E-money framework already a “proven form of digital euro”

E-money framework already a “proven form of digital euro”

ECB must grant e-money issuers access to the central bank reserves, the fintech company Monerium argues

Consensys-backed e-money issuer Monerium suggested through a Twitter thread and a blog that the European Central Bank (ECB) need not examine the possibility of a digital euro.

The fintech company argued that the route to a digital euro is simpler than that proposed by the ECB and the European Union; along with Iceland, Lichtenstein, Norway, and the UK, there is already a framework for digital currency — namely e-money.

Monerium, the first company authorized to issue e-money on blockchains published the blog as a response to the ECB’s recent public consultation on the digital euro. It argued that all Europe needs to do is to recognise that it already has “a proven form of digital euro”.

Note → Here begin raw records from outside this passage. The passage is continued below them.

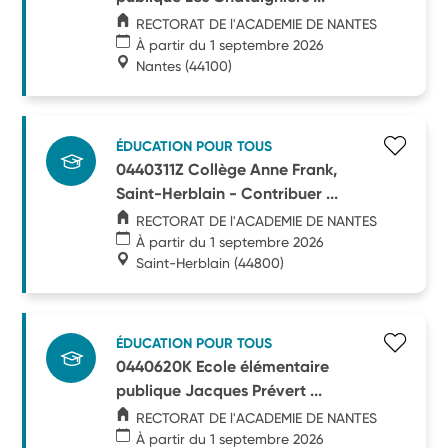
RECTORAT DE l'ACADEMIE DE NANTES
À partir du 1 septembre 2026
Nantes
(44100)
ÉDUCATION POUR TOUS
0440311Z Collège Anne Frank,
Saint-Herblain - Contribuer ...
RECTORAT DE l'ACADEMIE DE NANTES
À partir du 1 septembre 2026
Saint-Herblain
(44800)
ÉDUCATION POUR TOUS
0440620K Ecole élémentaire
publique Jacques Prévert ...
RECTORAT DE l'ACADEMIE DE NANTES
À partir du 1 septembre 2026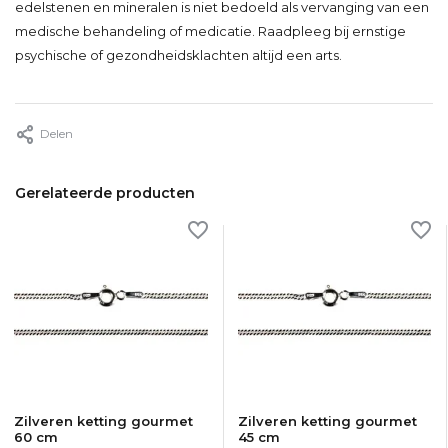
edelstenen en mineralen is niet bedoeld als vervanging van een
medische behandeling of medicatie. Raadpleeg bij ernstige
psychische of gezondheidsklachten altijd een arts.
Delen
Gerelateerde producten
Zilveren ketting gourmet
Zilveren ketting gourmet
60 cm
45 cm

The fintech company which focuses on bridging fiat money with blockchains by issuing programmable digital cash, explained that Europe already has a proven and trusted framework in place for issuing digital currency through e-money. Further, e-money forms an integral part of the proposed Markets in Crypto Assets (MiCA) regulation, it added.

In 2000, the European Commission had described e-money as a “digital alternative to cash,” issuing a directive that defined it as “technically neutral,” an “electronic surrogate for coins and banknotes.” Based on the foundation of this framework, Monerium argues that “The only thing that the ECB needs to do to give e-money comparable status to physical cash is to grant e-money issuers access to the ECB’s reserves”.

Monerium explained that integrating the digital euro with existing e-money issuers is preferable to the ECB directly issuing digital currency to households and non-financial corporations, as direct issuance would entail a radical overhaul of the existing system. The fintech further pointed out a report from two International Monetary Fund economists that proposed that non-bank providers could issue digital money with the central bank’s backing.

Europe’s e-money framework already abides by IMF’s key criteria for a stable digital currency, Monerium explained. The move from e-money to an sCBDC would mean that e-money issuers be granted access to the central bank and ECB reserves.

“Such access would be consistent with preserving a ‘level playing field between electronic money institutions and credit institutions’ as stipulated by the e-money directive,” the blog stated.

Further, the proposed mechanism can give Europe a headstart towards digital currency infrastructure, Monerium argued. “With e-money serving as sCBDC, Europe can take the lead in setting global standards for digital money and in fostering private sector fintech innovation to the benefit of European consumers and companies,” it stated.